Treating your indoor air as it passes through the forced-air system ductwork is not a new idea. Most furnaces already have built-in dust filters and some are equipped with humidifiers. However, the latest filters are far more effective than standard models, and adding or upgrading a humidifier is a simple way to enhance comfort and health.
In addition to these two components, we’re including something new—a pair of ultraviolet light probes designed to kill molds and bacteria. Ultraviolet (UV) lights have been used for years to kill germs in hospitals and municipal water systems, so they should work in homes as well.
This project was originally published in the September 2001 issue of Popular Mechanics. You can find more great projects at Popular Mechanics DIY Central.
Step 1: Filters
The big guns in dust and allergen control are accordion-style paper (media) filters and electronic air cleaners. Either of these can be installed in the place where you would find a standard filter, but the support frames are larger—about 5 to
8 in. wide. In a retrofit like ours, that means reworking the sheetmetal that connects the vertical return-air down box to the furnace.

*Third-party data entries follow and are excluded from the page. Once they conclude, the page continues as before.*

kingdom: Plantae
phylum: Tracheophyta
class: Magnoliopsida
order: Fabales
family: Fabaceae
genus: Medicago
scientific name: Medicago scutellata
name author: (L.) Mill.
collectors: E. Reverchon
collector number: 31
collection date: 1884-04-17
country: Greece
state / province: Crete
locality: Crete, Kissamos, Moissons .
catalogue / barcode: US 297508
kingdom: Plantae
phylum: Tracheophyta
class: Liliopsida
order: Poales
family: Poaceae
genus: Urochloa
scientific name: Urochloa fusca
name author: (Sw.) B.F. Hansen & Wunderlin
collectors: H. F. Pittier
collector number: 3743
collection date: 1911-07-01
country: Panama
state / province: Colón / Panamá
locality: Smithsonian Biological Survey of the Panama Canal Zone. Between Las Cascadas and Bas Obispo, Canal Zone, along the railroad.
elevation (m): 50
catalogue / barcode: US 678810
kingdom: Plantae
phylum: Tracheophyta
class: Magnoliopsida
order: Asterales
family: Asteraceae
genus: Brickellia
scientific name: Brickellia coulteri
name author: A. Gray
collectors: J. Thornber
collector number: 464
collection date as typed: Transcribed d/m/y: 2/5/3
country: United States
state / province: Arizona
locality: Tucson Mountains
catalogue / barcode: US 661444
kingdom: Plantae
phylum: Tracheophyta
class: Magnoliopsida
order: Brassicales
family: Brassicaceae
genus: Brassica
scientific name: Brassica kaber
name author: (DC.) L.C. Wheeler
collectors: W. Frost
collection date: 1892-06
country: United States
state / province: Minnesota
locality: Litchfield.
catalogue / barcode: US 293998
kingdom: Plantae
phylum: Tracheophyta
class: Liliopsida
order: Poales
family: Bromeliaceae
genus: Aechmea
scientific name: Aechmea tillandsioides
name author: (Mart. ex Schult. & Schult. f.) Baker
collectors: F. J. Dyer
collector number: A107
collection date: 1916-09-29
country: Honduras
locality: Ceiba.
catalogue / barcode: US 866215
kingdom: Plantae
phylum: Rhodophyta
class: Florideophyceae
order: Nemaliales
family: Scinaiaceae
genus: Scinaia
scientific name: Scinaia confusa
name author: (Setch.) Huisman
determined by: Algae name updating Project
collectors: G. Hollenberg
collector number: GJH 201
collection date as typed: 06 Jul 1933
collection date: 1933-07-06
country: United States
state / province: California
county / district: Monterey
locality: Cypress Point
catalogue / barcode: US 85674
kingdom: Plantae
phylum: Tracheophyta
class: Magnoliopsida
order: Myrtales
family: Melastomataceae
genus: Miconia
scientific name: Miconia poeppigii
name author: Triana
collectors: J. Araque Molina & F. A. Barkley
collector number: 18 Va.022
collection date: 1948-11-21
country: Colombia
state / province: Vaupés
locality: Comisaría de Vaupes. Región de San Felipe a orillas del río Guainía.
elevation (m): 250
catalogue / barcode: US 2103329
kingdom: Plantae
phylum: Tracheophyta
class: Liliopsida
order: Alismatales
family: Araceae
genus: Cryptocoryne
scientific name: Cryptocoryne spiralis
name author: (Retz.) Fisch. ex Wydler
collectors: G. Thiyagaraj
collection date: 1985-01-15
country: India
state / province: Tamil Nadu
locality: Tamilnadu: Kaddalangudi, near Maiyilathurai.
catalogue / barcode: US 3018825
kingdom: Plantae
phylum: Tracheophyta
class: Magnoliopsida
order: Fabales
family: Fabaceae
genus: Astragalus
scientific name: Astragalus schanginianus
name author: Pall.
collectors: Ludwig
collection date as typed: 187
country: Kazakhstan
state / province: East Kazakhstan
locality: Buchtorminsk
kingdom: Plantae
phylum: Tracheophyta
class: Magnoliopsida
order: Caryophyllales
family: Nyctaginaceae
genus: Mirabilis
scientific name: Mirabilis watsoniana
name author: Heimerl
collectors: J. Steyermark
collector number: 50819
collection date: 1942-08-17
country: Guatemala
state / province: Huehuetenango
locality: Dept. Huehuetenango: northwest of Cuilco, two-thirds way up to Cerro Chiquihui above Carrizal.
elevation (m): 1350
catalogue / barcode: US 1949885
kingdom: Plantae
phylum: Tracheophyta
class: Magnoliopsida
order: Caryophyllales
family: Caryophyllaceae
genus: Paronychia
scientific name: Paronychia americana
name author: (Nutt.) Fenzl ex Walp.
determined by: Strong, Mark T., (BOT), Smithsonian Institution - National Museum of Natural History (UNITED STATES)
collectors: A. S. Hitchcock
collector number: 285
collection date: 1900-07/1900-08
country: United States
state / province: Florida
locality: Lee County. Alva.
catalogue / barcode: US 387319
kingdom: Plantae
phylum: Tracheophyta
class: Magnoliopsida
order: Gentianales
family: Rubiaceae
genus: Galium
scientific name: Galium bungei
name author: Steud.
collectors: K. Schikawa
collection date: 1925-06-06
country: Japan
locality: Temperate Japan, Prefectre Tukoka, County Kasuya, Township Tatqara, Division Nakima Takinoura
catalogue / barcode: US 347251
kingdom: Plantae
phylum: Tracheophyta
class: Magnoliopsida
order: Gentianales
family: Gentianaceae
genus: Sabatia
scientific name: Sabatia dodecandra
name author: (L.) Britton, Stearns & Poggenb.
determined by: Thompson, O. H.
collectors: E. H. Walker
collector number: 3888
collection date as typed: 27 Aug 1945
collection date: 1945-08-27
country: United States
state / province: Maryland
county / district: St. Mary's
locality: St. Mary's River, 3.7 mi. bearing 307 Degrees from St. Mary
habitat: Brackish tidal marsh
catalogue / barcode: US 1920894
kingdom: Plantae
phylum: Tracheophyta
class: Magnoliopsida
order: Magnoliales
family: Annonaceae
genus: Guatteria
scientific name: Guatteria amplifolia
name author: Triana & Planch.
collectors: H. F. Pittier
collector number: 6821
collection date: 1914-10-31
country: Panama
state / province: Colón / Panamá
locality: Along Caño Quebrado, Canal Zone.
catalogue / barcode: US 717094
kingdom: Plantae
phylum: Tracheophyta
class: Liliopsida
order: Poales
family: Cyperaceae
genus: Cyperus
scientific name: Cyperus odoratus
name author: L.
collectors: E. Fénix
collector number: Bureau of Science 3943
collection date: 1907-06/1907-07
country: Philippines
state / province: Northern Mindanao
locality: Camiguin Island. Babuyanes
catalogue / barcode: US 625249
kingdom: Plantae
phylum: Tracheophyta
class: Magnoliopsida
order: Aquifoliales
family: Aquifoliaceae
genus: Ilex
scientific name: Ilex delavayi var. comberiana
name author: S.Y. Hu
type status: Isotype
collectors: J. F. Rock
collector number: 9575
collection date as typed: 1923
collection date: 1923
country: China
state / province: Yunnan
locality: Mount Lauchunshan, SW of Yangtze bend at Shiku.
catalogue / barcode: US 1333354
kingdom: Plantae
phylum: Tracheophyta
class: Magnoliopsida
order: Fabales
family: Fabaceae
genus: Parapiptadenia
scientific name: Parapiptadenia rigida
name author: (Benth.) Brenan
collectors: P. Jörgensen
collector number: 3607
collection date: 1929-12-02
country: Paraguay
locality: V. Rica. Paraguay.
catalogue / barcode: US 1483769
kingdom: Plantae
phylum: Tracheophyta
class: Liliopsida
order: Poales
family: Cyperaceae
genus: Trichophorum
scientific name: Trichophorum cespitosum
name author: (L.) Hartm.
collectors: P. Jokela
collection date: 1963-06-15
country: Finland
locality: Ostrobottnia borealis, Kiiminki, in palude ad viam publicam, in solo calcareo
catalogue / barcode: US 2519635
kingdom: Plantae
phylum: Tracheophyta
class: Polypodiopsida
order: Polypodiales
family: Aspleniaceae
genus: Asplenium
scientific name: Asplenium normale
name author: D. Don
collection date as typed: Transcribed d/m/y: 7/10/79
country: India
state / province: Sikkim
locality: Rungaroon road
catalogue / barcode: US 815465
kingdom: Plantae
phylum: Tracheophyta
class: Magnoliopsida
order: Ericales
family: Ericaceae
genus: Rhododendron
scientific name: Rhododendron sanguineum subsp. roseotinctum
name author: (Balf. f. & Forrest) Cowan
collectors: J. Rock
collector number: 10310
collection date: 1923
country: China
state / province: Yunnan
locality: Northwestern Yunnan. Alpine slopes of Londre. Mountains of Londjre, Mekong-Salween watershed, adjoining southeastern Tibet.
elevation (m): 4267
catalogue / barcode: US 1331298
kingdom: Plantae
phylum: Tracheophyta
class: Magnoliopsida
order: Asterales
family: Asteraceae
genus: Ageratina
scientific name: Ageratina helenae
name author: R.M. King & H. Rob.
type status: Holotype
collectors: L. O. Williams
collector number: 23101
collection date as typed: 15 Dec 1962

A media filter (about $250, uninstalled) is a popular choice for allergy sufferers. Pollen can be as small as 6
microns, and media filters trap 99 percent of 6-micron and larger particles, plus about 65 percent of 1-micron particles. Interestingly, paper filters grow more effective as they fill with dust. After six months, they’ll trap 82
percent of 1-micron particles. Maintenance consists of replacing the insert (about $28) each year.
Electronic air cleaners are a little more complicated because they require a 120-volt receptacle within 3 ft.
of the furnace to supply power. Then, instead of a yearly filter replacement, the air cleaner’s cells containing the collection plates need to be washed monthly. It’s easy work, and the cells are sized to fit into dishwashers, but it’s still a chore. These units produce a small amount of ozone, which is itself an irritant. The amount is well below the Environmental Protection Agency limit, however.
So why opt for an electronic air cleaner? Because they trap more of the tiniest particles—the ones that settle deepest in our lungs and are potentially the most harmful. Electronic air cleaners trap 70 percent of particles 0.3 microns in size. That’s four to five times more effective than a media filter for this particle size.
The electronic air cleaner’s cabinet contains two metal prefilters, for pet hair and large dust particles, and two electronic cells. The cells contain rows of high-voltage/low-amperage wires that negatively ionize all particles that pass near them. This charge causes the particles to stick to rows of positively charged metal plates behind the wires, where they remain until you wash them away. The unit we installed in our forced-air system is the Honeywell Enviracaire Elite, Model F300 (c.2001, about $520, uninstalled).